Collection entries
_ _ _ _ _ _ _
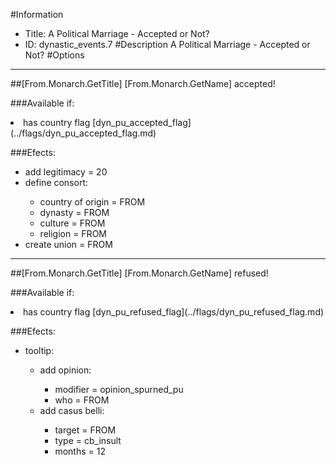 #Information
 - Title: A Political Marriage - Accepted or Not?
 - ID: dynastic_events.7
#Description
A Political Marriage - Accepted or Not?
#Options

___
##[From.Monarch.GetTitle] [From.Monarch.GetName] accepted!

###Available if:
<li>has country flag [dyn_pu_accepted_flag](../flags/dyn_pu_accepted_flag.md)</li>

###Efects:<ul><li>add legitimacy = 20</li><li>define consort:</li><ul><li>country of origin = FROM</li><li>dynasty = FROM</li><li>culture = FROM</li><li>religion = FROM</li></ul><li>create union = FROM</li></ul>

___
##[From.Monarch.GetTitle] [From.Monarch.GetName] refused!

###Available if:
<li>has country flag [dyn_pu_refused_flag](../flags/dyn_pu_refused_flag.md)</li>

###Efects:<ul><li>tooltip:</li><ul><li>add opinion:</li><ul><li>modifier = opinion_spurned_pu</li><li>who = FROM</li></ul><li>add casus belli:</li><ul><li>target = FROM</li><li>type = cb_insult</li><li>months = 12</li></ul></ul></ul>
_ _ _ _ _ _ _
### WHAT TO PRODUCE
Update the data so that each "Available if" becomes "Requirements" and everything else stays the same. Leave the picture out of your answer.

### ANSWER TO THIS EXERCISE
 #Information
 - Title: A Political Marriage - Accepted or Not?
 - ID: dynastic_events.7
#Description
A Political Marriage - Accepted or Not?
#Options

___
##[From.Monarch.GetTitle] [From.Monarch.GetName] accepted!

###Requirements:
<li>has country flag [dyn_pu_accepted_flag](../flags/dyn_pu_accepted_flag.md)</li>

###Efects:<ul><li>add legitimacy = 20</li><li>define consort:</li><ul><li>country of origin = FROM</li><li>dynasty = FROM</li><li>culture = FROM</li><li>religion = FROM</li></ul><li>create union = FROM</li></ul>

___
##[From.Monarch.GetTitle] [From.Monarch.GetName] refused!

###Requirements:
<li>has country flag [dyn_pu_refused_flag](../flags/dyn_pu_refused_flag.md)</li>

###Efects:<ul><li>tooltip:</li><ul><li>add opinion:</li><ul><li>modifier = opinion_spurned_pu</li><li>who = FROM</li></ul><li>add casus belli:</li><ul><li>target = FROM</li><li>type = cb_insult</li><li>months = 12</li></ul></ul></ul>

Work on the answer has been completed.